In the last of our conversations from CISO London, L&Q Group CISO Goher Mohammad explains how best to prepare your organization in a rapidly changing threat landscape and what he expects from attackers in the coming year
Cybercrimes have become so common that many CISOs have adopted a ‘not if but when’ attitude to the possibility of an attack.
But is it only a matter of time before your organization suffers a data breach, or falls victim to a ransomware attack?
In this week’s episode of the Business of InfoSec podcast, L&Q Group CISO Goher Mohammad argues that while you cannot control whether you are targeted, you can make sure you are prepared.
“I think that as professionals in the industry we need to think about [we can create] layers of defense to prevent bad things from happening,” Mohammad says.
He continues: “It’s almost like an onion. To get to the center of it you need to peel back the layers. If you can stop [an attack] at each layer or earlier in that chain, then you’re going to be in a better place.”
Are Ransomware Attackers Shifting their Strategy?
In the world of DevSecOps terminology, ‘shifting left’ means to incorporate cybersecurity at an early stage of the development process.
But are attackers themselves starting to ‘shift left’, by targeting underlying systems and backups?
As Mohammad points out, while it’s impossible to know what strategies cyber-attackers will adopt next, organizations can be proactive in their defenses and promote organizational readiness for an attack.

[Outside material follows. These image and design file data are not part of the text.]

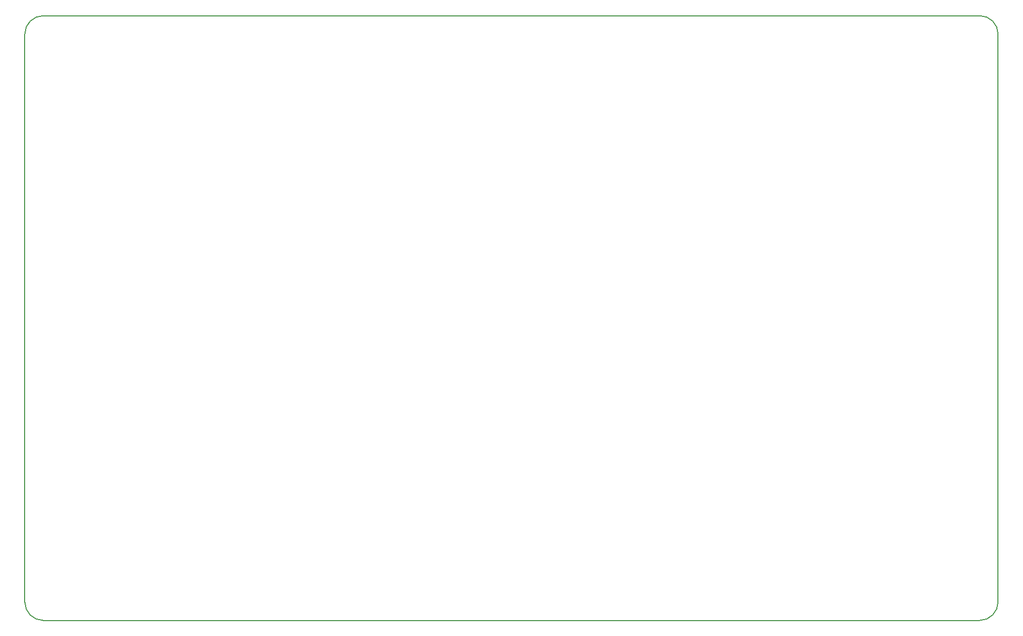
<source format=gm1>
G04 #@! TF.GenerationSoftware,KiCad,Pcbnew,5.0.2+dfsg1-1*
G04 #@! TF.CreationDate,2019-10-25T16:48:50-05:00*
G04 #@! TF.ProjectId,bldc_v1,626c6463-5f76-4312-9e6b-696361645f70,rev?*
G04 #@! TF.SameCoordinates,Original*
G04 #@! TF.FileFunction,Profile,NP*
%FSLAX46Y46*%
G04 Gerber Fmt 4.6, Leading zero omitted, Abs format (unit mm)*
G04 Created by KiCad (PCBNEW 5.0.2+dfsg1-1) date Fri 25 Oct 2019 04:48:50 PM CDT*
%MOMM*%
%LPD*%
G01*
G04 APERTURE LIST*
%ADD10C,0.150000*%
G04 APERTURE END LIST*
D10*
X220218000Y-36322000D02*
G75*
G02X223266000Y-39370000I0J-3048000D01*
G01*
X223266000Y-133096000D02*
G75*
G02X220218000Y-136144000I-3048000J0D01*
G01*
X65532000Y-136144000D02*
G75*
G02X62484000Y-133096000I0J3048000D01*
G01*
X62484000Y-39370000D02*
G75*
G02X65532000Y-36322000I3048000J0D01*
G01*
X220218000Y-36322000D02*
X65532000Y-36322000D01*
X223266000Y-133096000D02*
X223266000Y-39370000D01*
X65532000Y-136144000D02*
X220218000Y-136144000D01*
X62484000Y-39370000D02*
X62484000Y-133096000D01*
M02*

</source>
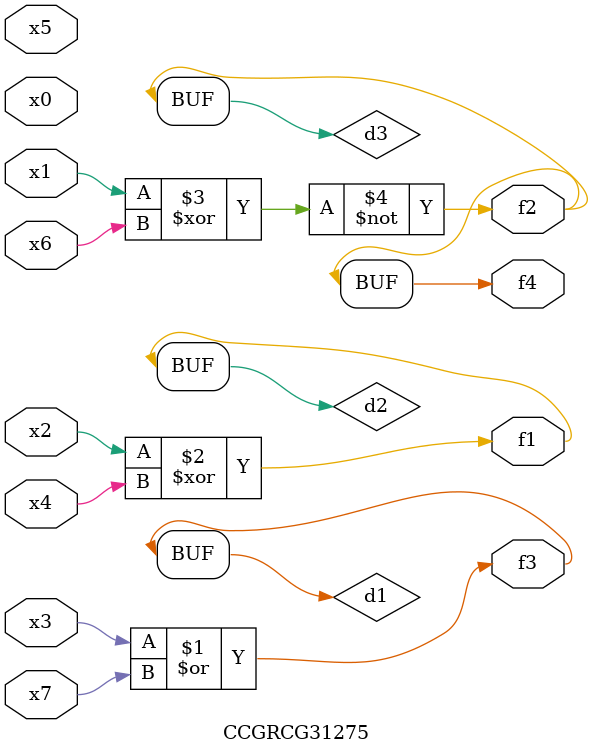
<source format=v>
module CCGRCG31275(
	input x0, x1, x2, x3, x4, x5, x6, x7,
	output f1, f2, f3, f4
);

	wire d1, d2, d3;

	or (d1, x3, x7);
	xor (d2, x2, x4);
	xnor (d3, x1, x6);
	assign f1 = d2;
	assign f2 = d3;
	assign f3 = d1;
	assign f4 = d3;
endmodule

</source>
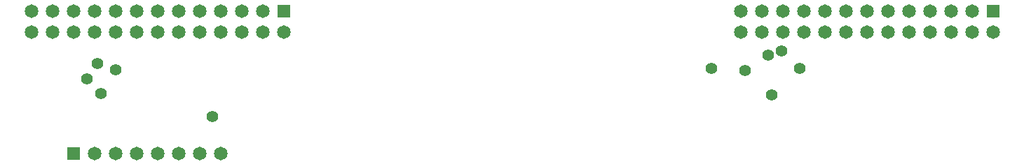
<source format=gts>
G04*
G04 #@! TF.GenerationSoftware,Altium Limited,Altium Designer,24.10.1 (45)*
G04*
G04 Layer_Color=8388736*
%FSLAX42Y42*%
%MOMM*%
G71*
G04*
G04 #@! TF.SameCoordinates,6BE155C9-00B4-4612-B876-D31AFA52546B*
G04*
G04*
G04 #@! TF.FilePolarity,Negative*
G04*
G01*
G75*
%ADD13R,1.65X1.65*%
%ADD14C,1.65*%
%ADD15C,1.42*%
D13*
X4712Y9550D02*
D03*
X15824Y11278D02*
D03*
X7252D02*
D03*
D14*
X4966Y9550D02*
D03*
X5220D02*
D03*
X5474D02*
D03*
X5728D02*
D03*
X5982D02*
D03*
X6236D02*
D03*
X6490D02*
D03*
X15824Y11024D02*
D03*
X15570Y11278D02*
D03*
Y11024D02*
D03*
X15316Y11278D02*
D03*
Y11024D02*
D03*
X15062Y11278D02*
D03*
Y11024D02*
D03*
X14808Y11278D02*
D03*
Y11024D02*
D03*
X14554Y11278D02*
D03*
Y11024D02*
D03*
X14300Y11278D02*
D03*
Y11024D02*
D03*
X14046Y11278D02*
D03*
Y11024D02*
D03*
X13792Y11278D02*
D03*
Y11024D02*
D03*
X13538Y11278D02*
D03*
Y11024D02*
D03*
X13284Y11278D02*
D03*
Y11024D02*
D03*
X13030Y11278D02*
D03*
Y11024D02*
D03*
X12776Y11278D02*
D03*
Y11024D02*
D03*
X7252D02*
D03*
X6998Y11278D02*
D03*
Y11024D02*
D03*
X6744Y11278D02*
D03*
Y11024D02*
D03*
X6490Y11278D02*
D03*
Y11024D02*
D03*
X6236Y11278D02*
D03*
Y11024D02*
D03*
X5982Y11278D02*
D03*
Y11024D02*
D03*
X5728Y11278D02*
D03*
Y11024D02*
D03*
X5474Y11278D02*
D03*
Y11024D02*
D03*
X5220Y11278D02*
D03*
Y11024D02*
D03*
X4966Y11278D02*
D03*
Y11024D02*
D03*
X4712Y11278D02*
D03*
Y11024D02*
D03*
X4458Y11278D02*
D03*
Y11024D02*
D03*
X4204Y11278D02*
D03*
Y11024D02*
D03*
D15*
X5042Y10274D02*
D03*
X6388Y9995D02*
D03*
X4877Y10452D02*
D03*
X5004Y10643D02*
D03*
X13106Y10744D02*
D03*
X13145Y10262D02*
D03*
X13487Y10579D02*
D03*
X13271Y10795D02*
D03*
X12827Y10554D02*
D03*
X12421Y10579D02*
D03*
X5220Y10566D02*
D03*
M02*

</source>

“I think it’s going to continue to evolve and adapt,” Mohammad says. “At the moment, if you think about it, [criminals] are targeting environments, and companies are getting better [at protecting them]. [Companies are] trying to make sure they have backups which they can failover to.”
He continues: “What may evolve is that [the attackers] might go for the backup sites and the DR sites and start attacking those.”
Understanding Your State of Readiness
For Mohammad, understanding your cyber readiness is crucial. After all, you can’t know how to reach your destination if you don’t know where you are.
“Visibility can come through tooling, and it can come through people,” he says. “It gives you the contextual understanding of what your environment looks like.”
For Mohammad, it’s important to operate the cybersecurity function as a blend of first- and second-line defenses.
“It becomes very hard to prescribe what needs to be done when you don’t know what it looks like on the ground for the people who are doing it and how the challenges they’re coming across,” he concludes. “So, it’s important to work in that blend.”